İsminin neden hâlâ böyle olduğuna bir türlü anlam veremediğim Büyükşehir Tiyatrosunda, 19:30’da
Renkli Tebeşir Tiyatro Derneğinin “Tut Elimden” adlı oyunu sahnelendi. Adnan Büyükbaş’ın yazıp
yönettiği oyunun başlamasına bir saat kalana kadar ısrarla yağan yağmur nedeniyle son ana kadar
bekledim. Nihayet yağmur dindi ve oyuna yetişebildim. Yağmur nedeniyle ve sık sık dile getirdiğimiz
sanata ilgi yok bu şehirde vehmini dürüp büküp çöpe atan izleyicileri ve oyunlarına yağmura
rağmen izleyiciyi çekebilen Adnan Büyükbaş ve İbrahim Altuntaş’ı tebrik etmek istiyorum. Güntülü
Zeyrek, Nergiz Yılmaz ve Ahmet Köseoğlu ise oyunculuklarıyla göz doldurarak alkışları topladılar.
Burada eleştiri yapmak değil derdimiz. Olumsuz hava şartları ve haftanın son iş günü akşamı olması
nedeniyle haklı (!) bahaneleri olması gereken birçok izleyici oradaydı. Alt salon tamamen doluydu.
Büyükşehir Belediyemizin de kendi özünden çıkan sanatçıları sahiplenmesi, sanatçılarımızın gözlerinin
parlamasına neden olmuştur her halde.
*
Şehrimizdeki önemli kitabevlerinden birinde başlayan, “Bütün kitaplarda yüzde yirmi indirim!”
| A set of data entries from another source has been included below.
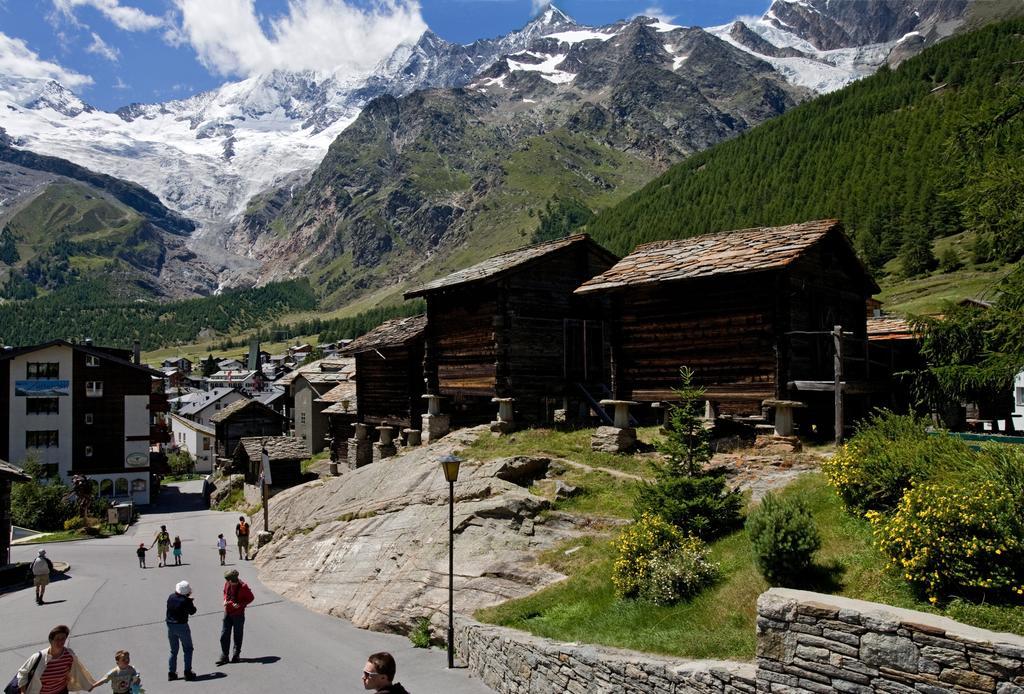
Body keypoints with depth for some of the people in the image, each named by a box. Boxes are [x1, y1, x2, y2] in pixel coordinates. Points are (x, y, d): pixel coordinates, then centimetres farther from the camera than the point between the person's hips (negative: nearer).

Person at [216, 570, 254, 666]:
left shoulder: (243, 586, -20)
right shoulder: (227, 584, -6)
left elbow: (251, 598, -9)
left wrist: (240, 604, -21)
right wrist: (225, 600, -4)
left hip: (238, 614, -5)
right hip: (227, 612, 5)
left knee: (238, 636, 10)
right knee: (224, 635, 5)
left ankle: (236, 655, 24)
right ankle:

haberini duyunca koşarak gittim. Koşarak diyorum çünkü bu haberi duyanların kitabevini
dolduracağını ve bana almak istediğim kitapları bırakmayacaklarını düşünmüştüm. Acele etmemin
yersiz olduğunu oraya gidince anladım. Ne kitapta indirimden ne de kitabevinden ya haberi
olmayanlar ya da ilgilenmeyenler sayesinde istediğim ( tabi bulabildiklerim içinden) kitapları da aldım.
Büyük alışveriş merkezlerindeki kitapçıların okkalı fiyatlarına rağmen tıka basa (!) dolu olmasının
nedeni, parasına (mı desek markaya mı) düşkün Kayserilinin tercihidir diye saygı gösterip sustum.
Evet, Nar Kitabevi’nden bahsediyorum. O indirim devam ediyor efendim. Siz de kitaplarda bu
kadar indirim yapın sizi de ziyaret edip burada bahsedeyim. (Reklam yapıyor şuna bak! Diyenlere
söylüyorum.)
*
Semaver Öykü Dergisinin Mart/Nisan sayısı yayınlandı. Özcan Karabulut ile yapılan söyleşi, Rus ve
Alman öykülerinden örneklerle dikkat çekiyor.
*
Berceste Dergisi, İmdat Avşar özel sayısı çıkardı. İbrahim Şahin’in yazısı güzeldi.
*
Çıngı Dergisi, Âşık Veysel özel sayısı çıkardı. Ali Baş özel sayısından sonra ikinci özel sayısı olan Mart/
Nisan sayısında Duran Tamer’in Âşık Veysel ile anıları okunmaya değer.
*
Muhsin İlyas Subaşı, “Toprağın Dili” adlı kitabıyla Âşık Veysel kitabı yayınladı. Şiir Vakti Yayınlarından
çıkan kitap, Subaşı’nın incelemeleri, değerlendirmeleri ve Âşık Veysel’in şiirlerinden örneklere yer
veriyor.
Bir şiirle veda…
Buğdayın Türküsü
Halkım ben, parmakla sayılmayan
Sesimde pırıl pırıl bir güç var
Karanlıkta boy atmaya
Sessizliği aşmaya yarayan
Ölü, yiğit, gölge ve buz, ne varsa
Tohuma dururlar yeniden
Ve halk, toprağa gömülü
Tohuma durur bir yerde
Buğday nasıl filizini sürer de
Çıkarsa toprağın üstüne
Güzelim kızıl elleriyle
Sessizliği burgu gibi deler de
Biz halkız, yeniden doğarız ölümlerde.